Причину Брюгген понял, когда выслушал сжатый, лаконичный и торжественный рапорт Хойке. Согласно полученным вчера ночью указаниям, гестапо старательно фиксировало данные каждого офицера, который въезжал в Харьков, независимо от того, какой он предъявлял пропуск. Благодаря оперативно отлаженной с учетом особо важных обстоятельств дела системе эти данные тут же передавались в центральный аппарат по полевому телефону, дальше эти данные перенаправлялись по месту службы офицеров, быстро сверялись и в виде рапортов ложились на стол лично Хойке.

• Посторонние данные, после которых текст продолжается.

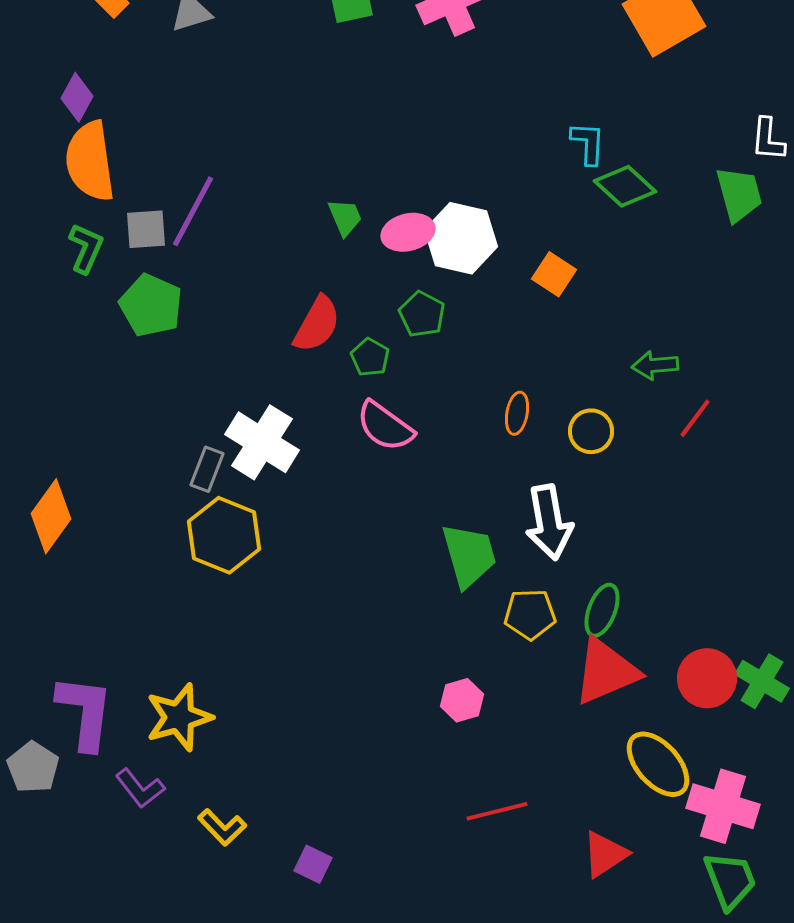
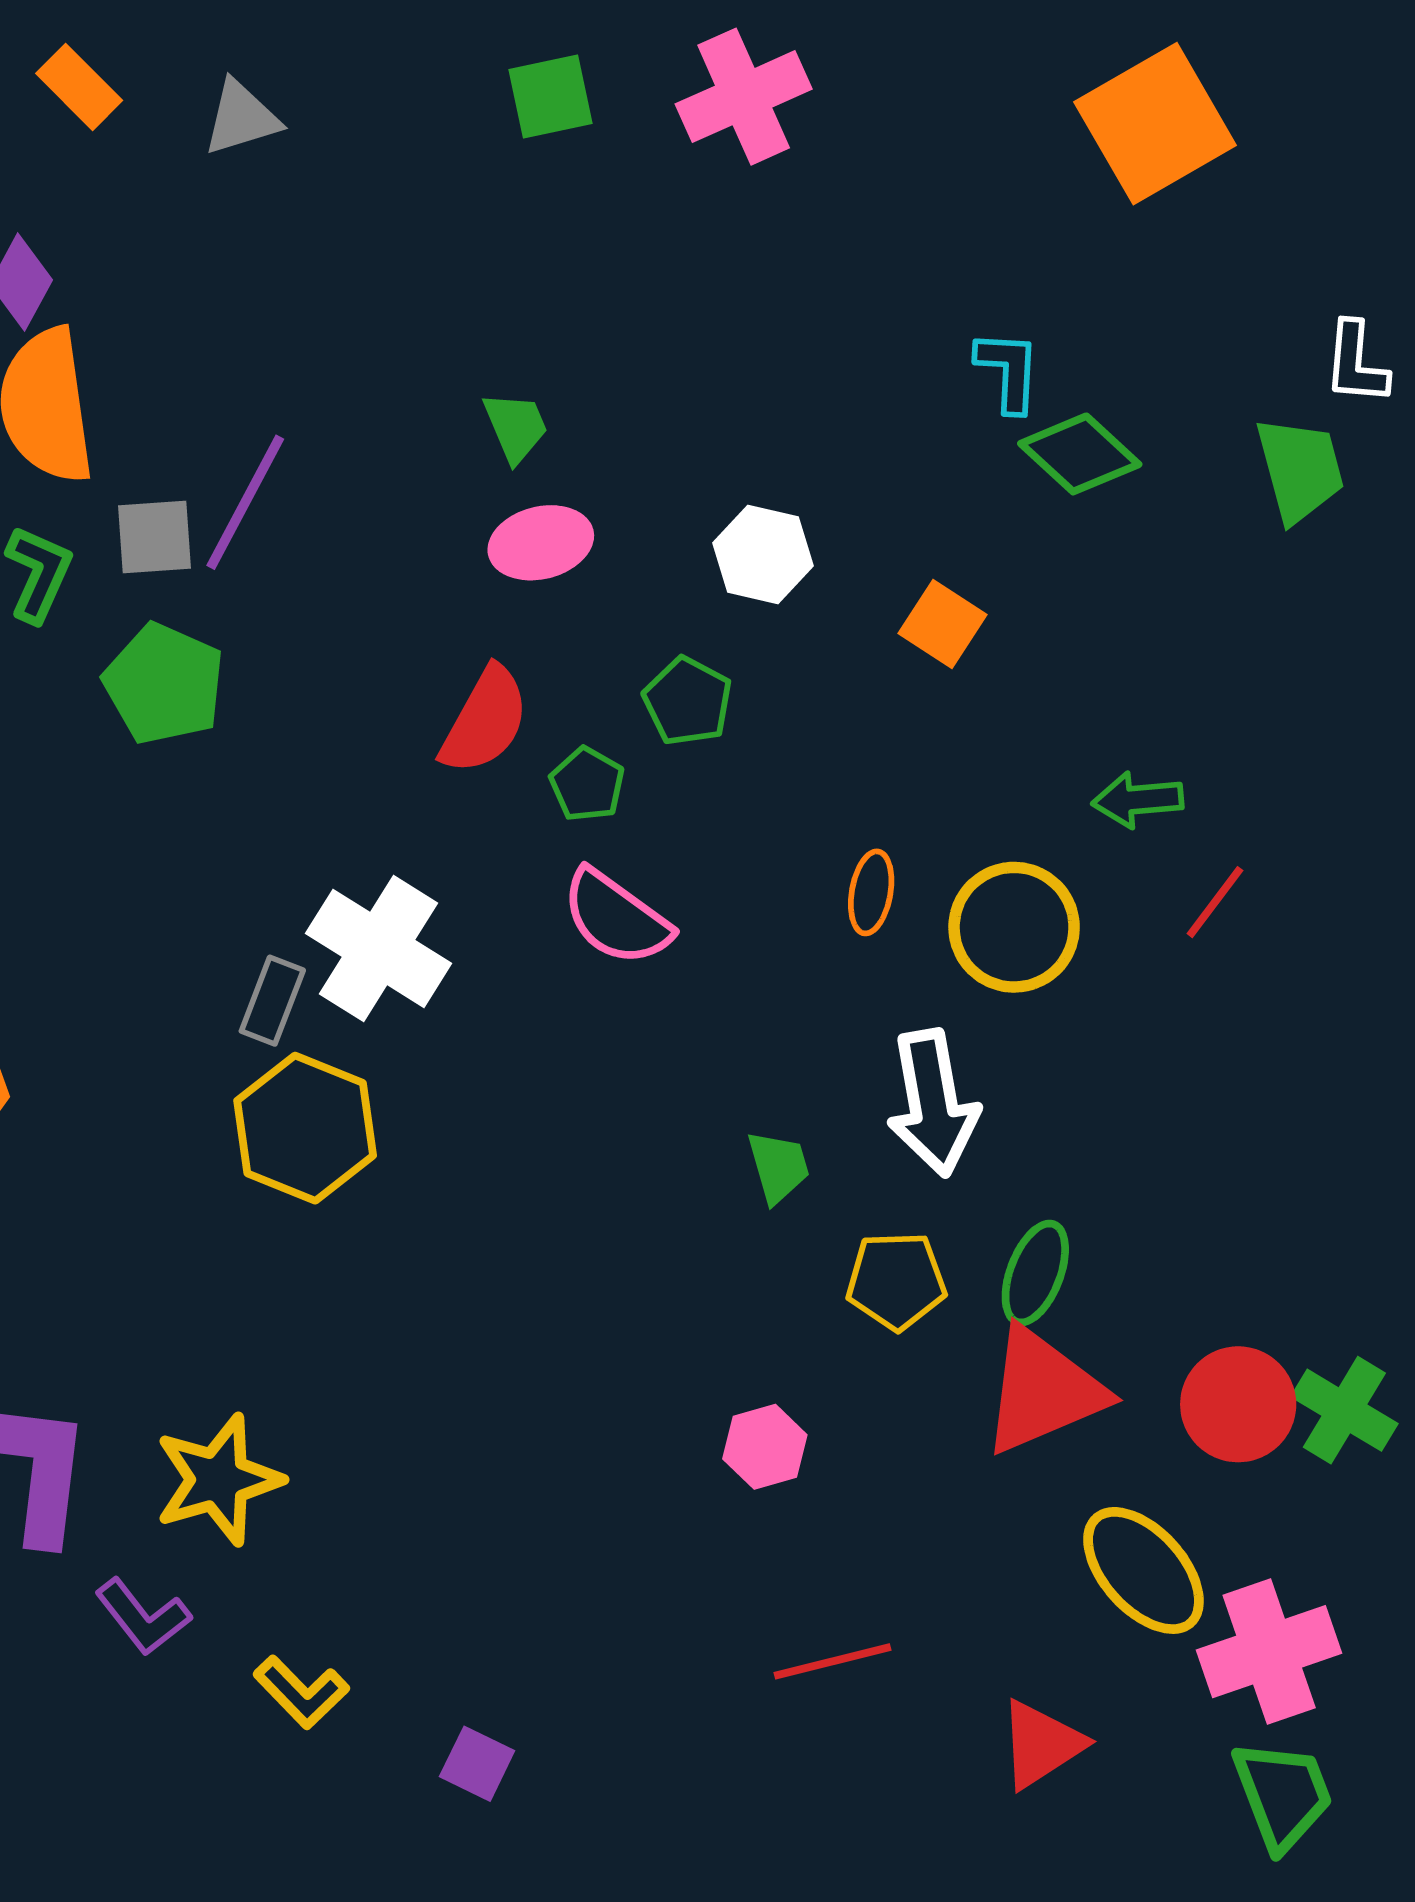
green trapezoid: (345, 217) -> (516, 427), moved
pink ellipse: (408, 232) -> (541, 543), moved
white hexagon: (461, 238) -> (763, 554), size x0.7
yellow circle: (591, 431) -> (1014, 927), size x1.5
green trapezoid: (469, 555) -> (778, 1167), size x0.6
pink cross: (723, 806) -> (1269, 1652), turned -36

До обеда ничего, за что можно было бы зацепиться, не возникало. Но в пятнадцать часов восемнадцать минут мимо пятого поста проследовал «хорьх», в котором находились майор Дитер фон Шромм и ефрейтор, его водитель. Согласно приказу, после проверки документов их пропустили, даже не осмотрев салон и багажник автомобиля. Правда, эту машину и так бы не осматривали: у фон Шромма имелся специальный попуск, дававший право на проезд всюду без досмотра.

Из штаба четвертой танковой армии, где, согласно документам, служил этот офицер, сообщение пришло быстрее обычного. Майор Дитрих фон Шромм два дня назад, а именно – пятого июля, пропал без вести, выехав по поручению командования. Подозревают, что штабной автомобиль марки «хорьх» попал под авиабомбу, что случается в прифронтовой зоне довольно часто.

Начальник харьковского гестапо за неполных семнадцать часов с начала операции вычислил диверсантов и, как отметил про себя Брюгген, похоже, совсем забыл, кто натолкнул его на такую идею и чье распоряжение он ревностно и старательно выполнял.

– Отлично, Хойке, – сказал Кнут, решив милостиво подарить гауптштурмфюреру эту маленькую победу. – Запросите еще раз штаб четвертой армии. Нужно получить хотя бы приблизительное описание этого самого пропавшего майора. Уточните также подробнее, куда выехал фон Шромм, попытайтесь выяснить, где именно он пропал.

– Это имеет какое-то значение, господин штурмбаннфюрер?

– Не слишком большое, Хойке, если говорить откровенно, – сейчас Кнут признавался не собеседнику, а себе, а вот о том, что это нужно для того, дабы максимально загрузить местное гестапо работой и держать гончих в тонусе, решил промолчать. – Я почему-то уверен, что именно документами фон Шромма воспользовались русские диверсанты. Меня волнует другое – почему их всего двое?